Dataset¶
Warning
dataset() is an internal utility and is not part of the stable public API.
It may change or be removed in future releases.
dfg.dataset(df) wraps a DataFrame and records schema-changing operations
in schema_history. Schema tracking is limited to a fixed set of explicitly
wrapped methods listed below. Calling any other method on the wrapper passes
through to the underlying DataFrame but breaks the tracking chain: the returned
object is a plain DataFrame, not a tracked dataset.
- dfguard.pyspark.dataset._make_dataset(df, *, history=None, strict=False)[source]¶
Create a
_TypedDatasetBaseinstance from a DataFrame.This is the low-level factory used internally (by
_wrap, decorators, andSparkSchema.empty).
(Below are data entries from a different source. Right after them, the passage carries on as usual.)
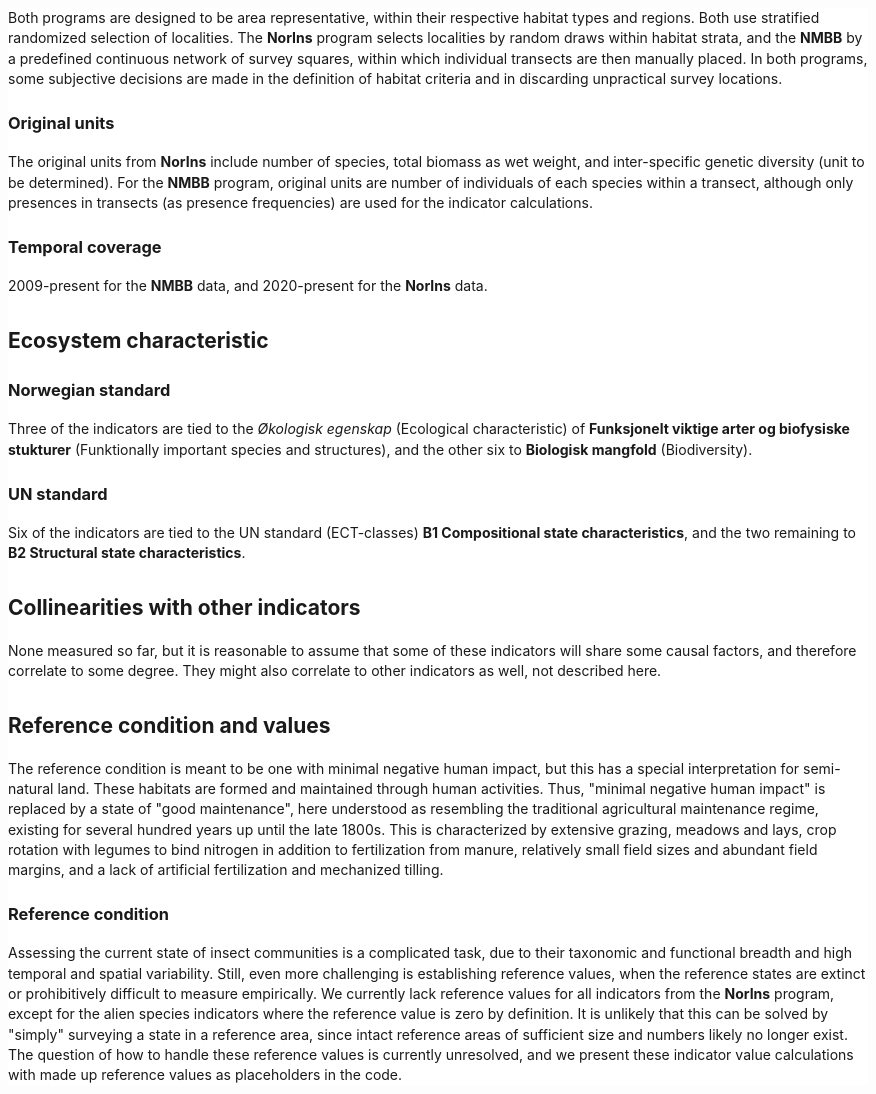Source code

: Both programs are designed to be area representative, within their respective habitat types and regions. Both use stratified randomized selection of localities. The **NorIns** program selects localities by random draws within habitat strata, and the **NMBB** by a predefined continuous network of survey squares, within which individual transects are then manually placed. In both programs, some subjective decisions are made in the definition of habitat criteria and in discarding unpractical survey locations.


### Original units
The original units from **NorIns** include number of species, total biomass as wet weight, and inter-specific genetic diversity (unit to be determined). For the **NMBB** program, original units are number of individuals of each species within a transect, although only presences in transects (as presence frequencies) are used for the indicator calculations.


### Temporal coverage
2009-present for the **NMBB** data, and 2020-present for the **NorIns** data.


## Ecosystem characteristic
### Norwegian standard
Three of the indicators are tied to the *Økologisk egenskap* (Ecological characteristic) of **Funksjonelt viktige arter og biofysiske stukturer** (Funktionally important species and structures), and the other six to **Biologisk mangfold** (Biodiversity).

### UN standard
Six of the indicators are tied to the UN standard (ECT-classes) **B1 Compositional state characteristics**, and the two remaining to **B2 Structural state characteristics**.


## Collinearities with other indicators
None measured so far, but it is reasonable to assume that some of these indicators will share some causal factors, and therefore correlate to some degree. They might also correlate to other indicators as well, not described here.

## Reference condition and values
The reference condition is meant to be one with minimal negative human impact, but this has a special interpretation for semi-natural land. These habitats are formed and maintained through human activities. Thus, "minimal negative human impact" is replaced by a state of "good maintenance", here understood as resembling the traditional agricultural maintenance regime, existing for several hundred years up until the late 1800s. This is characterized by extensive grazing, meadows and lays, crop rotation with legumes to bind nitrogen in addition to fertilization from manure, relatively small field sizes and abundant field margins, and a lack of artificial fertilization and mechanized tilling. 


### Reference condition
Assessing the current state of insect communities is a complicated task, due to their taxonomic and functional breadth and high temporal and spatial variability. Still, even more challenging is establishing reference values, when the reference states are extinct or prohibitively difficult to measure empirically. We currently lack reference values for all indicators from the **NorIns** program, except for the alien species indicators where the reference value is zero by definition. It is unlikely that this can be solved by "simply" surveying a state in a reference area, since intact reference areas of sufficient size and numbers likely no longer exist. The question of how to handle these reference values is currently unresolved, and we present these indicator value calculations with made up reference values as placeholders in the code.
End-users should calldataset(df)to get a tracked instance, orschema_of(df)to get the schema type class.
Tracked methods: withColumn, withColumns, withColumnRenamed,
withColumnsRenamed, withMetadata, drop, select, selectExpr,
toDF, filter, where, limit, sample, distinct,
dropDuplicates, orderBy, repartition, repartitionByRange,
coalesce, union, unionByName, intersect, intersectAll,
subtract, join, crossJoin, groupBy, rollup, cube,
na, stat, transform, unpivot, agg, count, mean,
avg, sum, min, max, pivot, apply, applyInPandas
- dfguard.pandas.dataset._make_dataset(df, *, history=None)[source]¶
Low-level factory used internally and by the public
dataset()alias.- Return type:
_PandasDatasetBase- Parameters:
df (Any)
history (SchemaHistory | None)
Tracked methods: assign, rename, drop, select, astype,
filter, query, head, tail, sample, drop_duplicates,
sort_values, reset_index, merge, join, groupby, melt,
pivot_table, explode, agg, sum, mean, count, min,
max, first
schema_history¶
Every dataset wrapper exposes schema_history, an immutable record of all
schema-changing operations since the DataFrame was wrapped.
ds = dfg.dataset(raw_df)
ds = ds.withColumn("revenue", F.col("amount") * F.col("quantity"))
ds = ds.drop("tags")
ds.schema_history.print()
# Schema Evolution
# [ 0] input
# [ 1] withColumn('revenue') -- added: revenue:double
# [ 2] drop(['tags']) -- dropped: tags
- class dfguard.pyspark.history.SchemaHistory(changes)[source]¶
Immutable list of SchemaChanges. Each append returns a new instance.
- Parameters:
changes (tuple[SchemaChange, ...])